El escenario político que vive el país es una combinación de esperanza y frustración.  Irrumpe en el escenario  una Candidata  que plantea reformas profundas, pero tiene por delante el desafío de ganar -bajo las reglas del binominal-  un parlamento pro cambios a través de partidos y dirigentes poco aceptados por la gente.  Sin embargo, a pesar de las dificultades, los partidos aliados a bloques saben que su fuerza descansa en un piso seguro: son los únicos canales para renovar el poder ejecutivo y parlamentario en el país.

Debido a las incongruencias  del sistema político, resulta que siendo el control del poder lo más importante para el destino del país, se renueva  a través de los aparatos políticos más descalificados   por la ciudadanía.

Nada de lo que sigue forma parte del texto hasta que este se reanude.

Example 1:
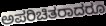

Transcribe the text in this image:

ಅಪರಿಚಿತರಾದರೂ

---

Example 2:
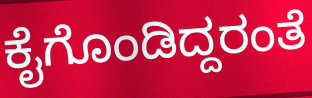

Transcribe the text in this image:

ಕೈಗೊಂಡಿದ್ದರಂತೆ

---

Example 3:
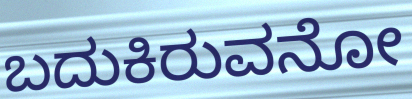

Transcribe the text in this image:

ಬದುಕಿರುವನೋ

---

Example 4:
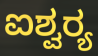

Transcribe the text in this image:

ಐಶ್ವರ‍್ಯ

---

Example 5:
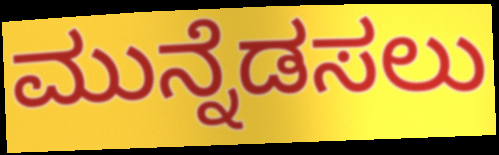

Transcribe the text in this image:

ಮುನ್ನೆಡಸಲು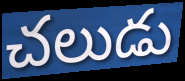
చలుడు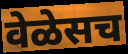
वेळेसच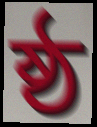
ষ্ঠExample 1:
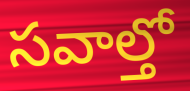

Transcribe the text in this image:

సవాల్తో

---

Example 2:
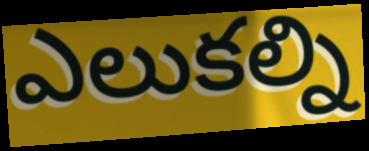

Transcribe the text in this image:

ఎలుకల్ని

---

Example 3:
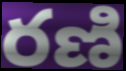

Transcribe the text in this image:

రణి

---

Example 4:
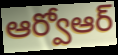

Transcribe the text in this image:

ఆర్వోఆర్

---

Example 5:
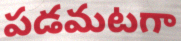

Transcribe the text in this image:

పడమటగాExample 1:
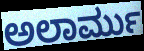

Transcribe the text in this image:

ಅಲಾರ್ಮು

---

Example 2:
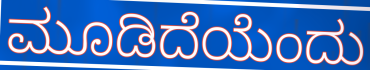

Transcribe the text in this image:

ಮೂಡಿದೆಯೆಂದು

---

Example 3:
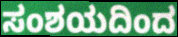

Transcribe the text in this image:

ಸಂಶಯದಿಂದ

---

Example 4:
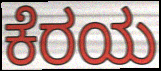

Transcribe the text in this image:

ಕೆರಯ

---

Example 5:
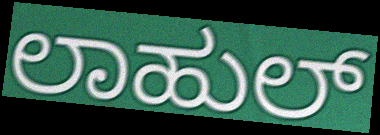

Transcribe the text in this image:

ಲಾಹುಲ್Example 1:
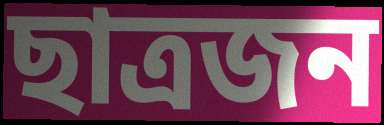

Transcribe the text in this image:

ছাত্ৰজন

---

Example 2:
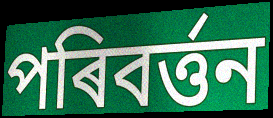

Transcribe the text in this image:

পৰিবৰ্ত্তন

No obstante,  los partidos están lejos de sentirse  derrotados, tal vez algo incómodos, la dirigencia política  está tranquila, esperan cosechar muchos votos al amparo del prestigio electoral de la Candidata, porque son  los  canales principales, por no decir, los únicos canales,  para recibir votos y para sentar  parlamentarios en los sillones del Congreso.

Dada la nomenclatura de incongruencias del sistema electoral, los electores  se ven enfrentados  permanente a una contradicción  vital respecto de los políticos y partidos:   cuando opinan, los descalifican; pero cuando votan, los fortalecen.

En este curioso y contradictorio marco en que se desenvuelve la política nacional, es importante distinguir que una cosa es el tema electoral y otra el ideológico; electoralmente los partidos de la Concertación  están bajo buena sombra y con seguridad van a  capear el temporal. Pero, ideológicamente la moneda está en el aire considerando que han comulgado por más de dos décadas con el modelo.  Con razón  Allamand escribía con cierta arrogancia en “Travesía del Desierto”, refiriéndose a la Concertación:   “No hay mayor triunfo político que la adhesión de los rivales”  Eso equivale a decir, renovación hacia la derecha del pensamiento de izquierda. La pregunta es ¿Podrán los partidos de la Concertación aceptar aquellos métodos y reformas que hasta ahora han evitado o combatido? Si por los  años 90’ se reconvirtieron bajo la mirada  militar  ¿podrán hacerlo ahora, en sentido inverso, bajo la mirada de la ciudadanía?

Electoralmente están a salvo, obtendrán hartos votos y parlamentarios, tal vez no los suficientes para llegar a los quorum requeridos, pero, ideológicamente están frente a un serio desafío: reconvertirse nuevamente y acercarse al pueblo que tanto declaman en el parlamento, sin escucharlos y sin hacerse parte de sus problemas, necesidades y de sus luchas.

Fuerza electoral y fuerza política

El centro de la batalla electoral está en quien gana en noviembre, pero el centro de la batalla política está en la capacidad de la Nueva Mayoría, una vez en el gobierno si es el caso, de cumplir las promesas, considerando las presiones internas y externas, las complejidades del entramado legal y  la debilidad ideológica  y orgánica de los partidos que la acompañan.

La Nueva Mayoría ha emergido como una masa aluvional de ciudadanos inconformes, sin cauce político orgánico, que tan pronto se pueden bandear para un lado como para otro, y conforman una masiva  fuerza electoral más que  política. ¡Qué enorme oportunidad tienen los partidos para darle cuerpo y pensamiento a este movimiento electoral inclinado por los cambios!    Es la ocasión, no para poner obstáculos, ni confundir,  sino para que los partidos se reconstruyan y dejen de ser sociedades anónimas, para que desde abajo, junto a los ciudadanos y las organizaciones, encaucen los movimientos  y enriquezcan la plataforma programática en función de objeticos claros concordantes con  la sociedad que se quiere alcanzar.

El neoliberalismo ha enajenado y esquematizado el pensamiento político, a tal grado, que  aisló a los partidos de “izquierda” de lo que sucede en la realidad,  por ello que constantemente son sorprendidos por los problemas de la sociedad, de la economía y de las regiones. Se ha pensado durante estos años de democracia que si el mercado resuelve los problemas ¿Para qué  conocer la realidad? La izquierda abandonó el esfuerzo por entender al Chile real, el que está detrás de las encuestas y de los coeficientes de crecimiento del PIB.